§ **What you are asked to do**
Copy every entry below exactly as it appears, leaving out the images.

*** Data to process

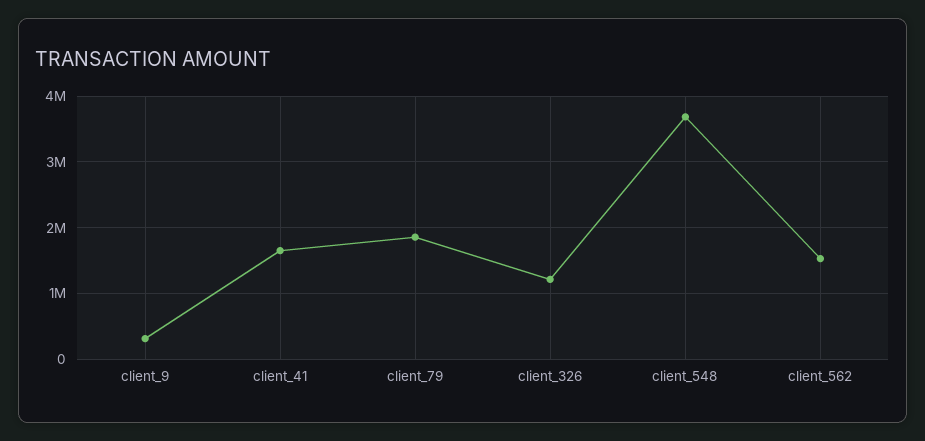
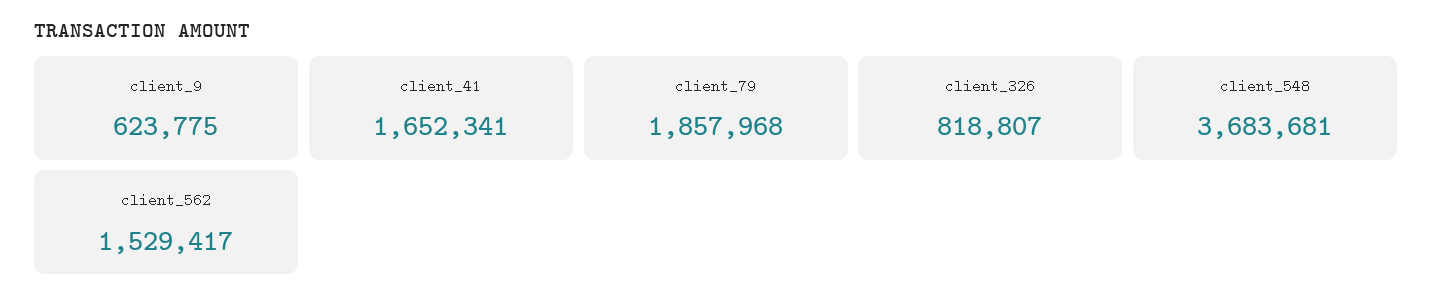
client_9: 300000 -> 623775
client_326: 1200000 -> 818807

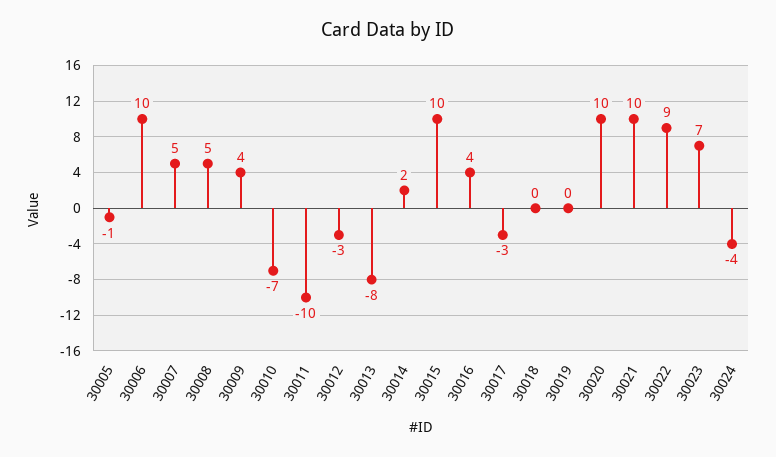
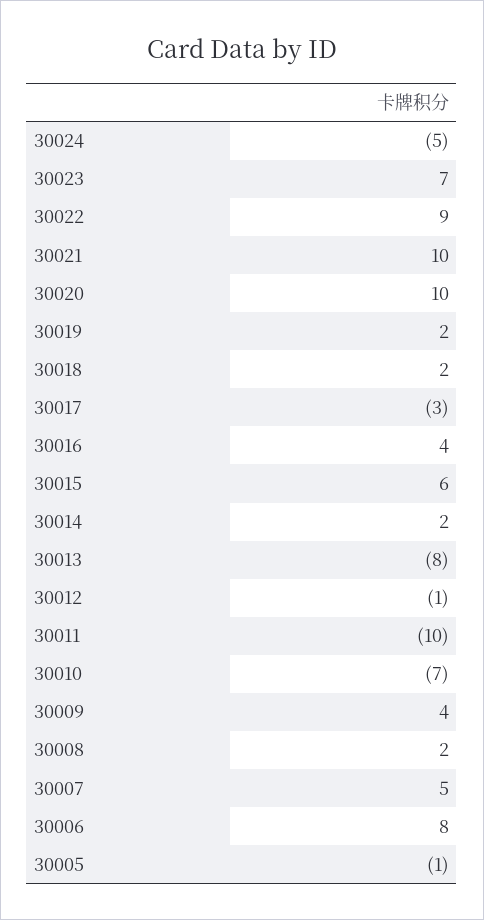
30006: 10 -> 8
30008: 5 -> 2
30012: -3 -> -1
30015: 10 -> 6
30018: 0 -> 2
30019: 0 -> 2
30024: -4 -> -5

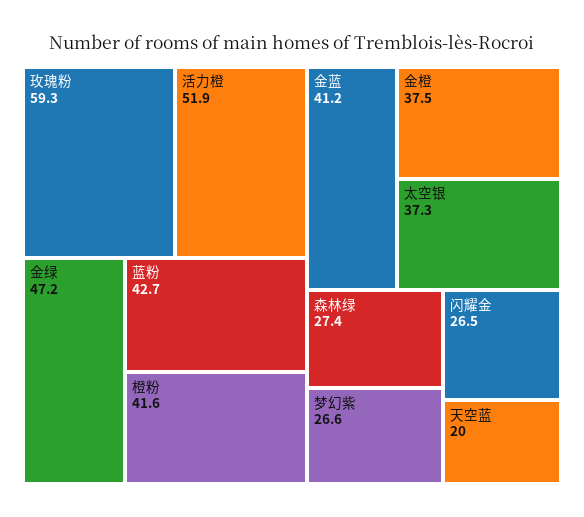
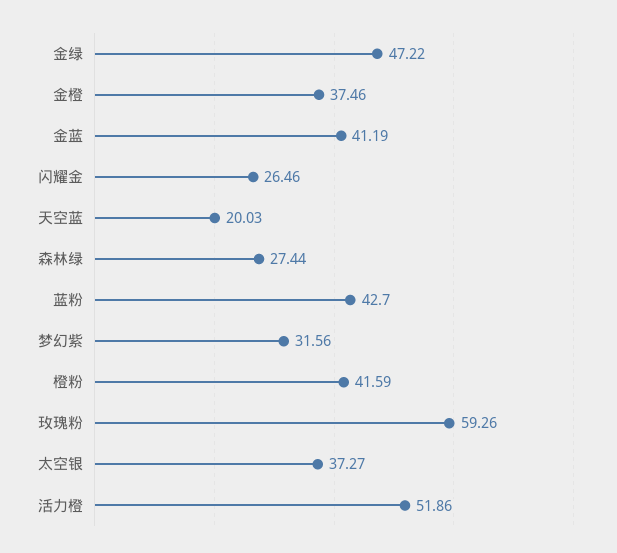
梦幻紫: 26.6 -> 31.56

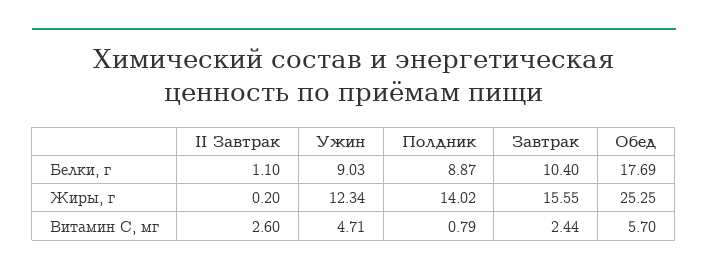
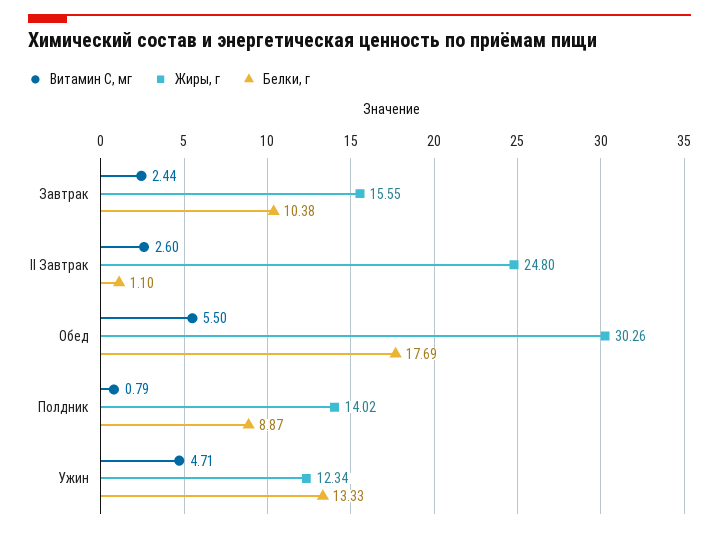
Белки, г, Ужин: 9.03 -> 13.33
Белки, г, Завтрак: 10.4 -> 10.38
Жиры, г, II Завтрак: 0.2 -> 24.8
Жиры, г, Обед: 25.25 -> 30.26
Витамин С, мг, Обед: 5.7 -> 5.5

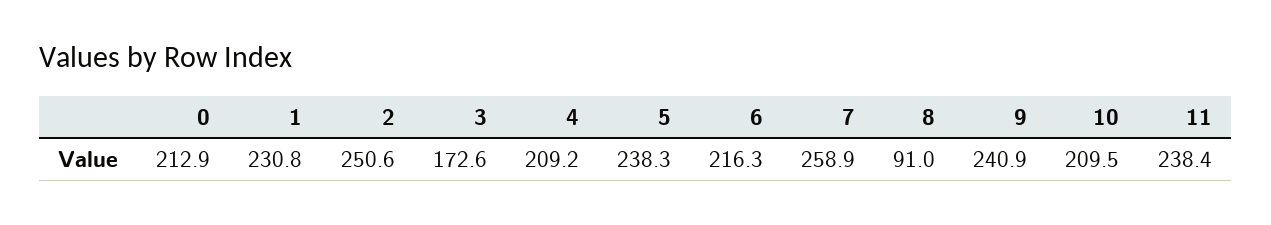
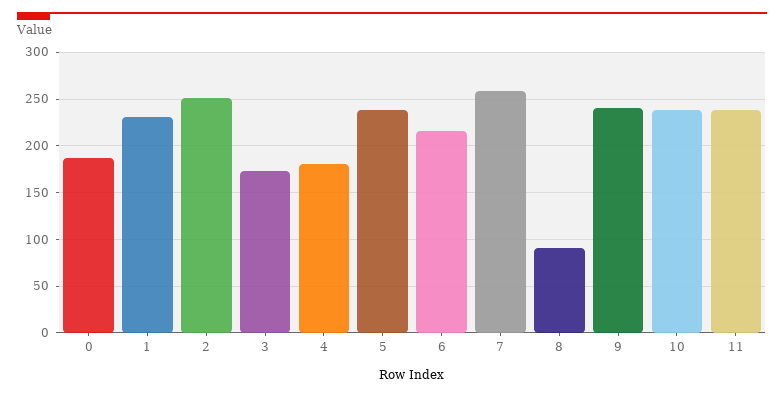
0: 212.9 -> 190
4: 209.2 -> 180
10: 209.5 -> 240

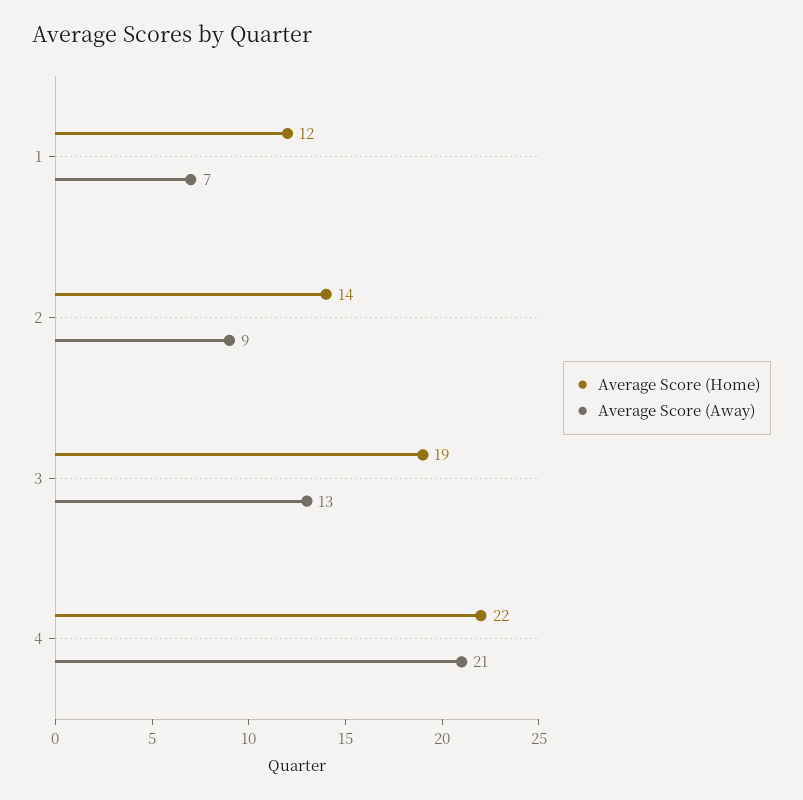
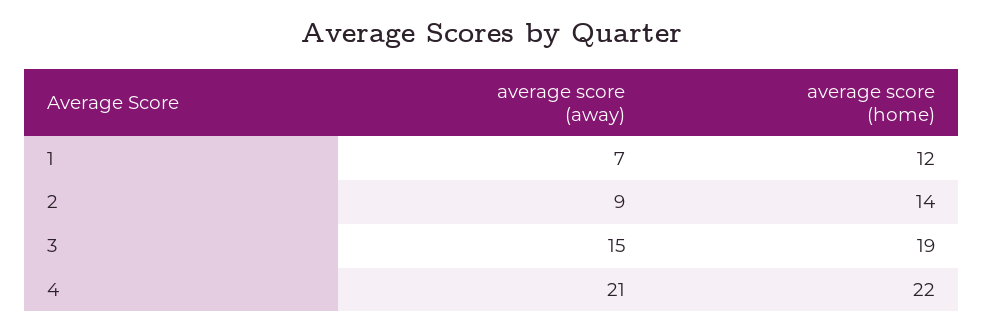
Average Score (Away), 3: 13 -> 15

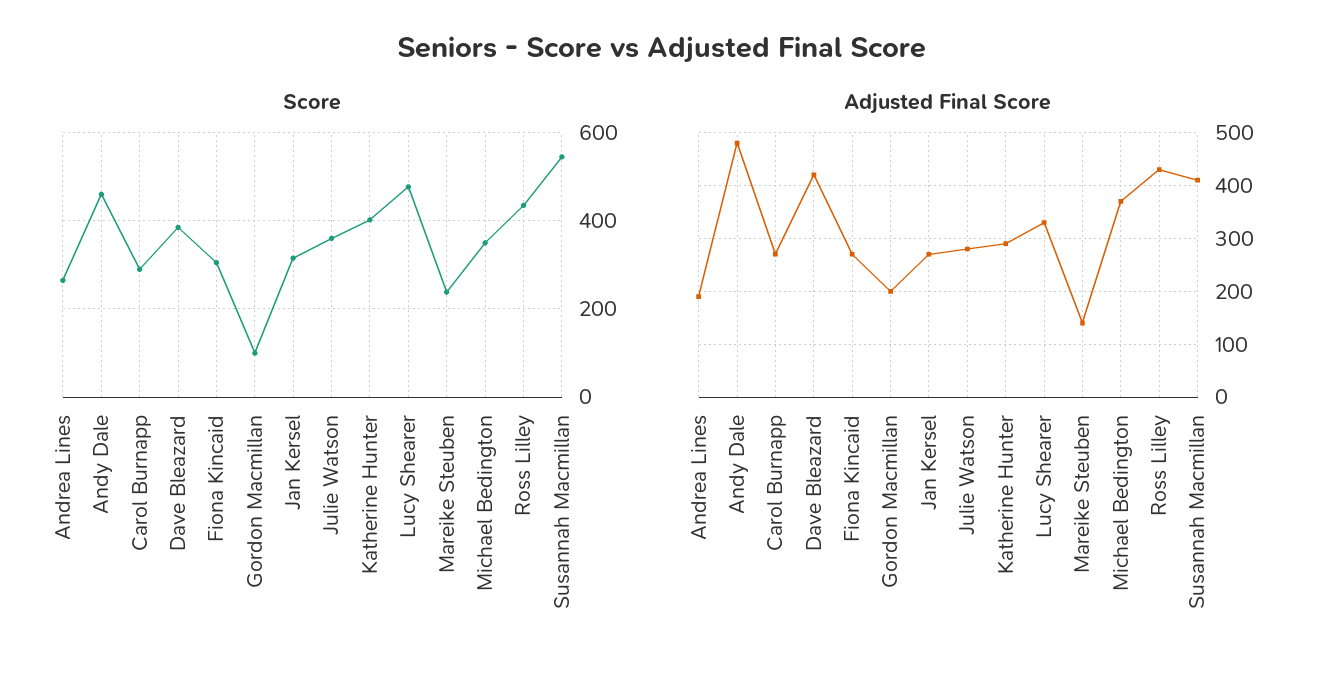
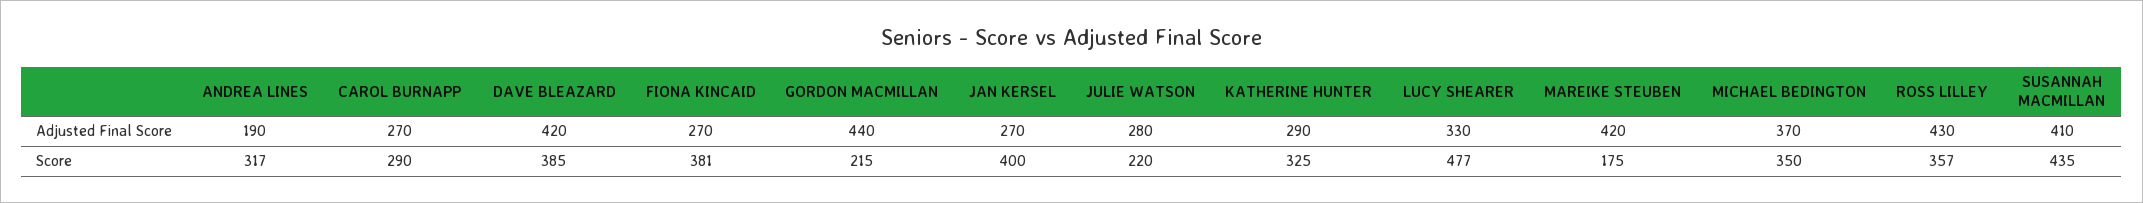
Score, Andrea Lines: 260 -> 317
Score, Andy Dale: 460 -> none
Score, Fiona Kincaid: 300 -> 381
Score, Gordon Macmillan: 100 -> 215
Score, Jan Kersel: 320 -> 400
Score, Julie Watson: 360 -> 220
Score, Katherine Hunter: 400 -> 325
Score, Mareike Steuben: 240 -> 175
Score, Ross Lilley: 440 -> 357
Score, Susannah Macmillan: 540 -> 435
Adjusted Final Score, Andy Dale: 480 -> none
Adjusted Final Score, Gordon Macmillan: 200 -> 440
Adjusted Final Score, Mareike Steuben: 140 -> 420

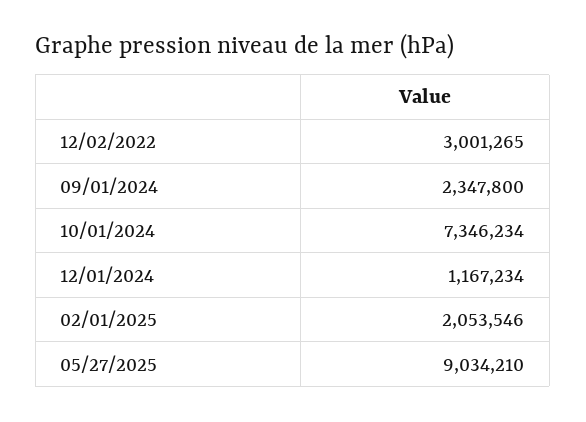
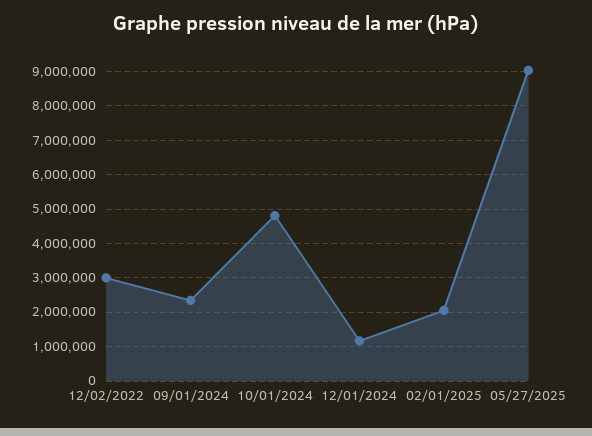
10/01/2024: 7346234 -> 4800000

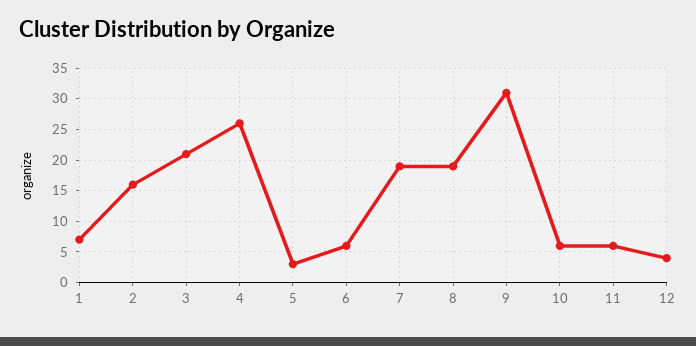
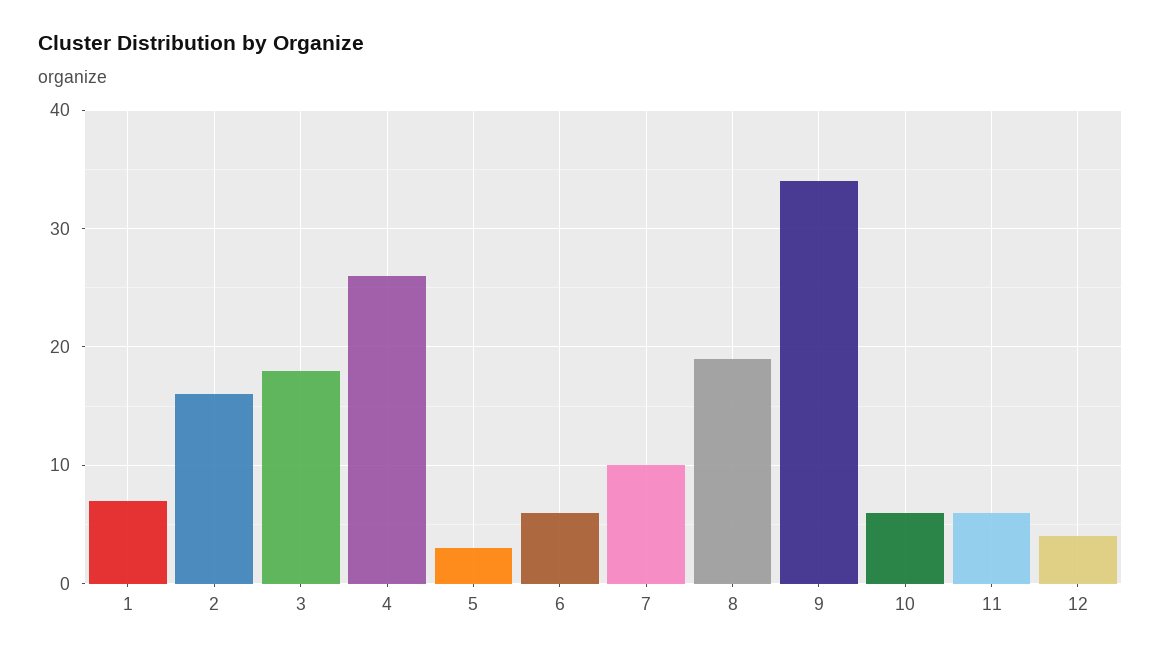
3: 21 -> 18
7: 19 -> 10
9: 31 -> 34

******

§ **Task output**
client_9: 300000 -> 623775
client_326: 1200000 -> 818807

30006: 10 -> 8
30008: 5 -> 2
30012: -3 -> -1
30015: 10 -> 6
30018: 0 -> 2
30019: 0 -> 2
30024: -4 -> -5

梦幻紫: 26.6 -> 31.56

Белки, г, Ужин: 9.03 -> 13.33
Белки, г, Завтрак: 10.4 -> 10.38
Жиры, г, II Завтрак: 0.2 -> 24.8
Жиры, г, Обед: 25.25 -> 30.26
Витамин С, мг, Обед: 5.7 -> 5.5

0: 212.9 -> 190
4: 209.2 -> 180
10: 209.5 -> 240

Average Score (Away), 3: 13 -> 15

Score, Andrea Lines: 260 -> 317
Score, Andy Dale: 460 -> none
Score, Fiona Kincaid: 300 -> 381
Score, Gordon Macmillan: 100 -> 215
Score, Jan Kersel: 320 -> 400
Score, Julie Watson: 360 -> 220
Score, Katherine Hunter: 400 -> 325
Score, Mareike Steuben: 240 -> 175
Score, Ross Lilley: 440 -> 357
Score, Susannah Macmillan: 540 -> 435
Adjusted Final Score, Andy Dale: 480 -> none
Adjusted Final Score, Gordon Macmillan: 200 -> 440
Adjusted Final Score, Mareike Steuben: 140 -> 420

10/01/2024: 7346234 -> 4800000

3: 21 -> 18
7: 19 -> 10
9: 31 -> 34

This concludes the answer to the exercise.